The most immediate limitation is the assumption that a single pair of exponents (α, β) and a single ρ govern the entire swept region and all tasks. In robotics, the learning curve can exhibit regime changes: exploration-limited behavior at small D, representation-limited behavior at small N, and saturation effects as E dominates. Moreover, ``real data’’ is itself heterogeneous: teleoperation demonstrations, autonomous rollouts, failure cases, and safety interventions may have different effective multipliers. A single ρ may therefore average over qualitatively distinct contributions, and the threshold rule may become misleading if Dr is not a scalar commodity. One principled extension is to replace Deff = Ds + ρDr by a multi-component effective volume Deff = ∑jρjDr, j + Ds with type-specific costs cr, j, yielding a linear program for the split at fixed (N, Deff); another is to adopt a latent-mixture scaling model in which different tasks or data types belong to different regimes with different (α, β, ρ). The latter sacrifices some convexity but remains tractable with structured priors and posterior risk minimization.

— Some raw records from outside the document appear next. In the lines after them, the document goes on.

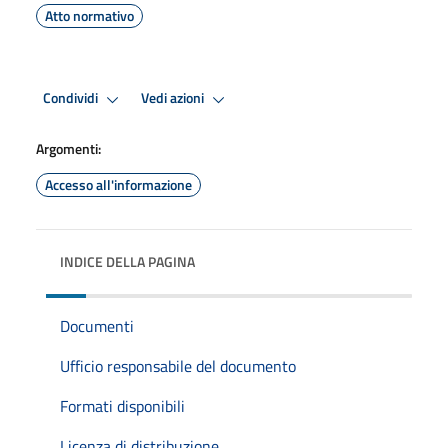
Atto normativo
Condividi
Vedi azioni
Argomenti:
Accesso all'informazione
INDICE DELLA PAGINA
Documenti
Ufficio responsabile del documento
Formati disponibili
Licenza di distribuzione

Our analysis treats N as the sole model-side lever. In practice, deployed performance can also improve with test-time compute: longer horizons, model-predictive rollouts, diffusion sampling steps, or retrieval over large episodic memories. These introduce an additional resource Ctest with an associated cost and a potentially different scaling exponent. A minimal extension is to augment the error model by an additive term d Ctest−γ and add a deployment budget constraint, or to treat Ctest as bounded and incorporate it into E as a deployment-induced offset. Either way, the allocation problem becomes multi-dimensional but retains the same logic: we equate marginal error reductions per unit cost across training compute, data, and inference compute, subject to feasibility constraints such as latency bounds and on-device memory.

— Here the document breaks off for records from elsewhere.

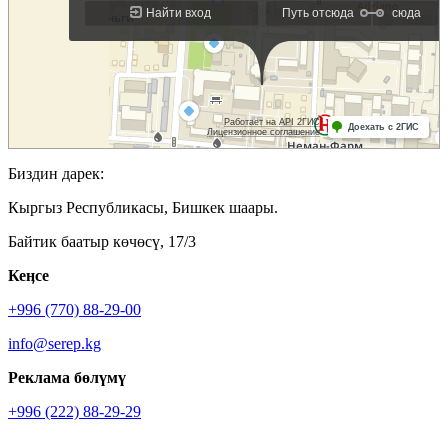
Биздин дарек:
Кыргыз Республикасы, Бишкек шаары.
Байтик баатыр көчөсү, 17/3
Кеӊсе
+996 (770) 88-29-00
info@serep.kg
Реклама бөлүмү
+996 (222) 88-29-29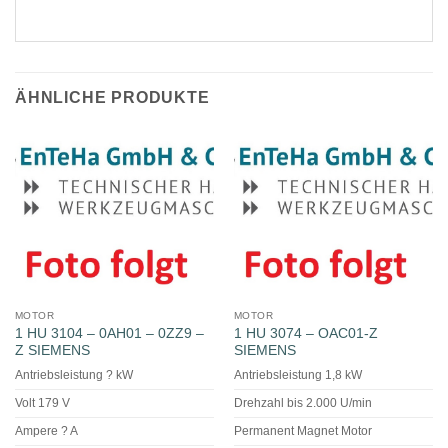
ÄHNLICHE PRODUKTE
MOTOR
MOTOR
1 HU 3104 – 0AH01 – 0ZZ9 –
1 HU 3074 – OAC01-Z
Z SIEMENS
SIEMENS
Antriebsleistung ? kW
Antriebsleistung 1,8 kW
Volt 179 V
Drehzahl bis 2.000 U/min
Ampere ? A
Permanent Magnet Motor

Finally, robotics forces us to confront safety as a first-class
constraint. The objective Err = 1 − SR
collapses multiple failure modes into a scalar and does not distinguish
benign failures from hazardous ones. A safety-aware allocation should
instead optimize a composite objective, for example
Errλ := (1 − SR) + λ Risk,
or impose chance constraints Pr (unsafe
event) ≤ η on the learned policy. Real-world data
collection itself can be constrained by safety, creating a coupling
between Dr
and admissible policies during data gathering. These considerations
suggest replacing the single constrained program by a constrained risk
minimization problem (e.g. with CVaR penalties) and treating safety
events as separate observables in the scaling fit. The main conceptual
point persists: once risk metrics are logged and priced, the allocator
can trade off safer (but more expensive) real data, improved simulation
safety filters, and additional training compute in a common currency,
and the resulting policy choice becomes auditable.

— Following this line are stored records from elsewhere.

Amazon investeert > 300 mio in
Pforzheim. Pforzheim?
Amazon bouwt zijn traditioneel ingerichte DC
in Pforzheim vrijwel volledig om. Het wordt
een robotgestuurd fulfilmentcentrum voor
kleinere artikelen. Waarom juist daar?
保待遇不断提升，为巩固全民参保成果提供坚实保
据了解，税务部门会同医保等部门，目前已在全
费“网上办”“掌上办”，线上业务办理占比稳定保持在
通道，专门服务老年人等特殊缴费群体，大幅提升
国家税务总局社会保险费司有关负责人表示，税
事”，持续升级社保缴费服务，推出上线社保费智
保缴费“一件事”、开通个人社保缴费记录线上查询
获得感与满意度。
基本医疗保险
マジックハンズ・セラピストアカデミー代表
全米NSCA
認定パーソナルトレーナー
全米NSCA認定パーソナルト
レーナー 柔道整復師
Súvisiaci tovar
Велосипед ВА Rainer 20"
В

In summary, we view the scaling-law allocator not as a final theory of robot learning, but as a disciplined between empirical learning curves and organizational resource decisions. Its value is greatest when it forces explicit declarations: what is counted as cost, what is treated as data, and what constitutes success. The appropriate next step is not to make the model more complicated by default, but to expand it only where posterior predictive checks fail, thereby maintaining the central benefit of the approach: allocation decisions that are both computationally solvable and empirically refutable.